----- MATERIAL PROVIDED
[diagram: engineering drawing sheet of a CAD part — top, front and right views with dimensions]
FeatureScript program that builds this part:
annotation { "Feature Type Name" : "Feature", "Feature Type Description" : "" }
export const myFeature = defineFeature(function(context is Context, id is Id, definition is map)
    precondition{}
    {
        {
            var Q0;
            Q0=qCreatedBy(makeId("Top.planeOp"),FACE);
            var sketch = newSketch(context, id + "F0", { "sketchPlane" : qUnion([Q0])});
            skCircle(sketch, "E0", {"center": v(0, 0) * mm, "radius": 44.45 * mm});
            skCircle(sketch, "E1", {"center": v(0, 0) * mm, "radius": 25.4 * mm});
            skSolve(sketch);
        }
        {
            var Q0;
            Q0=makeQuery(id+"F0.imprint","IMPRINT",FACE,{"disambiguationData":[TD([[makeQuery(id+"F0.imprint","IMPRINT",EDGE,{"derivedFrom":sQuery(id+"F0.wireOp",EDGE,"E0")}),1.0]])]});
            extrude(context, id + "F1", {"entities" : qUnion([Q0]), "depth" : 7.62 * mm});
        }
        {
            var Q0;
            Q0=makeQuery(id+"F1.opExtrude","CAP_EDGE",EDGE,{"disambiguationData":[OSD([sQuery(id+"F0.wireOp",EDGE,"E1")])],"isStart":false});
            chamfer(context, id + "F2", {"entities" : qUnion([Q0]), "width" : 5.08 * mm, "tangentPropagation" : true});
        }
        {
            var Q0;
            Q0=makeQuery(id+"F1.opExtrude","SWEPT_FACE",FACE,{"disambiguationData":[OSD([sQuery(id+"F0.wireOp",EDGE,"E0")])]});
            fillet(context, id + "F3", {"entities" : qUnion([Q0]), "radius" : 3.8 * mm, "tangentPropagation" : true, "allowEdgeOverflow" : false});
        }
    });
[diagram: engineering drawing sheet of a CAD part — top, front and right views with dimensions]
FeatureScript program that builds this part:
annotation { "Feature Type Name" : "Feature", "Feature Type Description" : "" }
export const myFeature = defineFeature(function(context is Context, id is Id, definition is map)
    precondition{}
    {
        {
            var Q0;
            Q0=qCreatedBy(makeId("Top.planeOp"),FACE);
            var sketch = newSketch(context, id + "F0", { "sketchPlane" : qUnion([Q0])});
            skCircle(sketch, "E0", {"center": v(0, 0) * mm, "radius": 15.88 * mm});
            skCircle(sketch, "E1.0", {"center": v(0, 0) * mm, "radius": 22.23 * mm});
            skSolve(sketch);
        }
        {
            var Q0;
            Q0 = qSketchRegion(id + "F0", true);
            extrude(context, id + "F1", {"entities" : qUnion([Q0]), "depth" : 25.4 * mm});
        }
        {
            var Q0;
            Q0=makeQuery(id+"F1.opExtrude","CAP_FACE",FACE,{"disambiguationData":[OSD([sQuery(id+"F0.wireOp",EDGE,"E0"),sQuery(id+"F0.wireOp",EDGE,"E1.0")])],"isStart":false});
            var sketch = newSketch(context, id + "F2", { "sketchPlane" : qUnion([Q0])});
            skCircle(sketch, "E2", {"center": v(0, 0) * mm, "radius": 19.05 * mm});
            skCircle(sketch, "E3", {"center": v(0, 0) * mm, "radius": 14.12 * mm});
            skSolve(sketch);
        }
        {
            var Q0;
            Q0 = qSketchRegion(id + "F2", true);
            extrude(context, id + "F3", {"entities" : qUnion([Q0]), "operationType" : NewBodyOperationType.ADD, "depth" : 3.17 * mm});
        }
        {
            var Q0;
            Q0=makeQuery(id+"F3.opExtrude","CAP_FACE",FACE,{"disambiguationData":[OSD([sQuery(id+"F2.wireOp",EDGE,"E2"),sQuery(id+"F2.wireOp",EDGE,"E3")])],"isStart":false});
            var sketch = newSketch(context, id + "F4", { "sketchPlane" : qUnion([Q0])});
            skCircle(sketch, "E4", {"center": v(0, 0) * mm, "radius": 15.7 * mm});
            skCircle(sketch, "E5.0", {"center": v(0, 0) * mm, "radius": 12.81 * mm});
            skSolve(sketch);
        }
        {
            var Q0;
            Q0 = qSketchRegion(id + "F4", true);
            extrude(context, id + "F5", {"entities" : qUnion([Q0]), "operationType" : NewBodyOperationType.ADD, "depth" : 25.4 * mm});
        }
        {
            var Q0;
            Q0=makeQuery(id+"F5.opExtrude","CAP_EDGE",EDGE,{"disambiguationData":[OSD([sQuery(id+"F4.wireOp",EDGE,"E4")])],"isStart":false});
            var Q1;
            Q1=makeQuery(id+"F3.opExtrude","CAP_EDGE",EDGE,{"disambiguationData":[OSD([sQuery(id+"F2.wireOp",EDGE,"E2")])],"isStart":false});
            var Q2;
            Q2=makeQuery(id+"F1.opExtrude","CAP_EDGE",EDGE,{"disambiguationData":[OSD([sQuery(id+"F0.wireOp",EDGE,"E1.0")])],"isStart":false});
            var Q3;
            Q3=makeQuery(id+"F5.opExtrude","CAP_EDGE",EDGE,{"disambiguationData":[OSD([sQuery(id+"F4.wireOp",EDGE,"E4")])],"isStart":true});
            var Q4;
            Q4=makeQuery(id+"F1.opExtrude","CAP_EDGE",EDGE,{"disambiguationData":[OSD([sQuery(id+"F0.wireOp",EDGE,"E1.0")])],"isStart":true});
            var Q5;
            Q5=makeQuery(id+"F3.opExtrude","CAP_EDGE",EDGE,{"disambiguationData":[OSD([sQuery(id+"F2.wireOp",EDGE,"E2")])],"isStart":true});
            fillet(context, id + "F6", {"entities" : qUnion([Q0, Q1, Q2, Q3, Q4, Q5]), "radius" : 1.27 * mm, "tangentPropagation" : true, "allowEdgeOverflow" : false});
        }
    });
----------
▶ _GOAL OF THE EXERCISE_
Gather all the lines above that contain the string "sQuery", and list each one on its own.

▶ _OUTPUT OF THE TASK_
            Q0=makeQuery(id+"F0.imprint","IMPRINT",FACE,{"disambiguationData":[TD([[makeQuery(id+"F0.imprint","IMPRINT",EDGE,{"derivedFrom":sQuery(id+"F0.wireOp",EDGE,"E0")}),1.0]])]});
            Q0=makeQuery(id+"F1.opExtrude","CAP_EDGE",EDGE,{"disambiguationData":[OSD([sQuery(id+"F0.wireOp",EDGE,"E1")])],"isStart":false});
            Q0=makeQuery(id+"F1.opExtrude","SWEPT_FACE",FACE,{"disambiguationData":[OSD([sQuery(id+"F0.wireOp",EDGE,"E0")])]});
            Q0=makeQuery(id+"F1.opExtrude","CAP_FACE",FACE,{"disambiguationData":[OSD([sQuery(id+"F0.wireOp",EDGE,"E0"),sQuery(id+"F0.wireOp",EDGE,"E1.0")])],"isStart":false});
            Q0=makeQuery(id+"F3.opExtrude","CAP_FACE",FACE,{"disambiguationData":[OSD([sQuery(id+"F2.wireOp",EDGE,"E2"),sQuery(id+"F2.wireOp",EDGE,"E3")])],"isStart":false});
            Q0=makeQuery(id+"F5.opExtrude","CAP_EDGE",EDGE,{"disambiguationData":[OSD([sQuery(id+"F4.wireOp",EDGE,"E4")])],"isStart":false});
            Q1=makeQuery(id+"F3.opExtrude","CAP_EDGE",EDGE,{"disambiguationData":[OSD([sQuery(id+"F2.wireOp",EDGE,"E2")])],"isStart":false});
            Q2=makeQuery(id+"F1.opExtrude","CAP_EDGE",EDGE,{"disambiguationData":[OSD([sQuery(id+"F0.wireOp",EDGE,"E1.0")])],"isStart":false});
            Q3=makeQuery(id+"F5.opExtrude","CAP_EDGE",EDGE,{"disambiguationData":[OSD([sQuery(id+"F4.wireOp",EDGE,"E4")])],"isStart":true});
            Q4=makeQuery(id+"F1.opExtrude","CAP_EDGE",EDGE,{"disambiguationData":[OSD([sQuery(id+"F0.wireOp",EDGE,"E1.0")])],"isStart":true});
            Q5=makeQuery(id+"F3.opExtrude","CAP_EDGE",EDGE,{"disambiguationData":[OSD([sQuery(id+"F2.wireOp",EDGE,"E2")])],"isStart":true});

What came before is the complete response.